Enfin, les étudiants ont aussi bénéficié de SBAT. Très rapidement suite à son lancement, l’outil est devenu un outil pédagogique pour sensibiliser les étudiants au métier de l’accompagnement et du conseil. Les étudiants d’un master en gestion ont ainsi approfondi leurs connaissances en économie d’entreprise, théorie des organisations, analyse de l’innovation, etc. sur la base de situations réelles. Ils ont directement travaillé avec les entreprises pour s’initier à l’utilisation de SBAT, mais surtout apprendre à les accompagner sous la supervision d’un professeur.

Quelle a été la contribution aux connaissances des chercheurs (sur les plans théorique et managérial) ?

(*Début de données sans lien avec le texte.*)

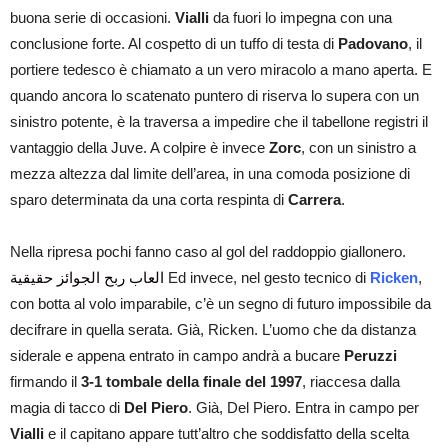
buona serie di occasioni.
Vialli
da fuori lo impegna con una
conclusione forte. Al cospetto di un tuffo di testa di
Padovano
, il
portiere tedesco è chiamato a un vero miracolo a mano aperta. E
quando ancora lo scatenato puntero di riserva lo supera con un
sinistro potente, è la traversa a impedire che il tabellone registri il
vantaggio della Juve. A colpire è invece
Zorc
, con un sinistro a
mezza altezza dal limite dell’area, in una comoda posizione di
sparo determinata da una corta respinta di
Carrera
.
Nella ripresa pochi fanno caso al gol del raddoppio giallonero.
العاب ربح الجوائز حقيقية
Ed invece, nel gesto tecnico di
Ricken
,
con botta al volo imparabile, c’è un segno di futuro impossibile da
decifrare in quella serata. Già, Ricken. L’uomo che da distanza
siderale e appena entrato in campo andrà a bucare
Peruzzi
firmando il
3-1 tombale della finale del 1997
, riaccesa dalla
magia di tacco di
Del Piero
. Già, Del Piero. Entra in campo per
Vialli
e il capitano appare tutt’altro che soddisfatto della scelta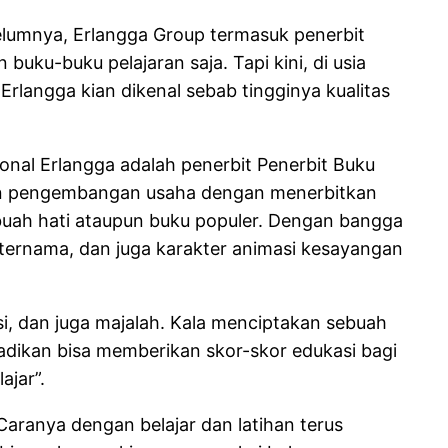
belumnya, Erlangga Group termasuk penerbit
uku-buku pelajaran saja. Tapi kini, di usia
Erlangga kian dikenal sebab tingginya kualitas
onal Erlangga adalah penerbit Penerbit Buku
ankan pengembangan usaha dengan menerbitkan
u buah hati ataupun buku populer. Dengan bangga
 ternama, dan juga karakter animasi kesayangan
ksi, dan juga majalah. Kala menciptakan sebuah
adikan bisa memberikan skor-skor edukasi bagi
ajar”.
 Caranya dengan belajar dan latihan terus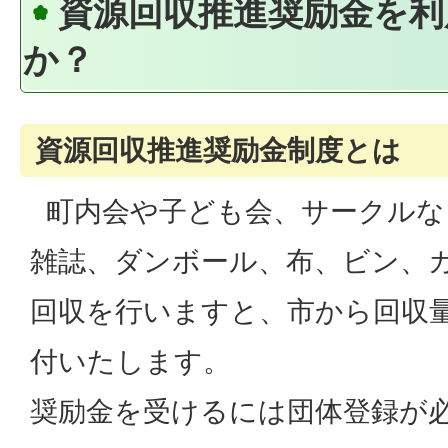
資源回収推進奨励金を利
か？
資源回収推進奨励金制度とは
町内会や子ども会、サークルな
雑誌、ダンボール、布、ビン、
回収を行いますと、市から回収
付いたします。
奨励金を受けるには団体登録が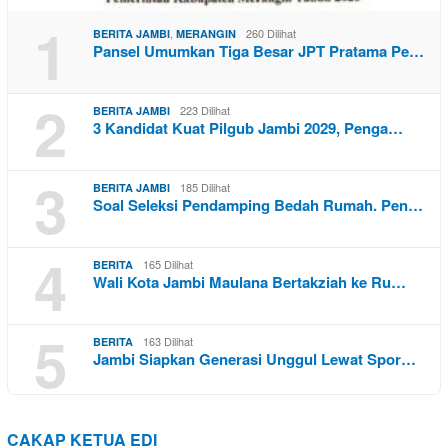
1
,
260 Dilihat
BERITA JAMBI
MERANGIN
Pansel Umumkan Tiga Besar JPT Pratama Pe…
2
223 Dilihat
BERITA JAMBI
3 Kandidat Kuat Pilgub Jambi 2029, Penga…
3
185 Dilihat
BERITA JAMBI
Soal Seleksi Pendamping Bedah Rumah. Pen…
4
165 Dilihat
BERITA
Wali Kota Jambi Maulana Bertakziah ke Ru…
5
163 Dilihat
BERITA
Jambi Siapkan Generasi Unggul Lewat Spor…
CAKAP KETUA EDI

SBAT a relevé le défi posé par la réalisation de diagnostics stratégiques destinés à des entreprises habituellement exclues du marché du conseil (coût, manque de temps, insuffisance de capital humain et social) à partir de données qualitatives fournies par les entrepreneurs et sous forte contrainte de temps et de budget. Pour répondre à ce besoin, des indicateurs de performance avancés calculés à partir d’une large gamme de techniques d’exploration de données et de TIC ont été créés. La mobilisation des connaissances scientifiques en matière de croissance et de performance de la firme, d’une part, et de savoir-faire opérationnels en manière de traitement de données et de production d’interfaces digitales de l’autre a permis de donner naissance à un ensemble d’outils d’analyse et d’évaluation permettant d’atteindre un triple objectif :

  • identifier les forces et faiblesses d’une entreprise ;

  • prendre les meilleures décisions en valorisant les points forts de l’activité et de l’organisation ;

  • aider les décideurs publics à favoriser l’entrepreneuriat et le développement des entreprises.

Cette expérience a bénéficié à l’élaboration d’une conception de la petite entreprise qui renforce et prolonge les recherches des porteurs du projet sur trois points principaux :

  1. Le centrage sur les petites entreprises qui présentent en commun le fait de disposer d’une information comptable et financière incomplète (forfait fiscal, procédures simplifiées, pas de comptabilité à jour, etc.), ce qui interdit la réalisation d’analyses financières proposées par les outils existants.

  2. La reconnaissance que différents profils d’entreprises peuvent réussir et que le point essentiel réside dans l’adéquation entre l’organisation interne et les marchés externes d’une entreprise.

  3. Le traitement parallèle de différentes facettes de l’entreprise. L’équilibre entre organisation interne et environnement externe est contingent ; il dépend non seulement de la taille et de l’activité de l’entreprise, mais plus fondamentalement de son modèle d’affaires.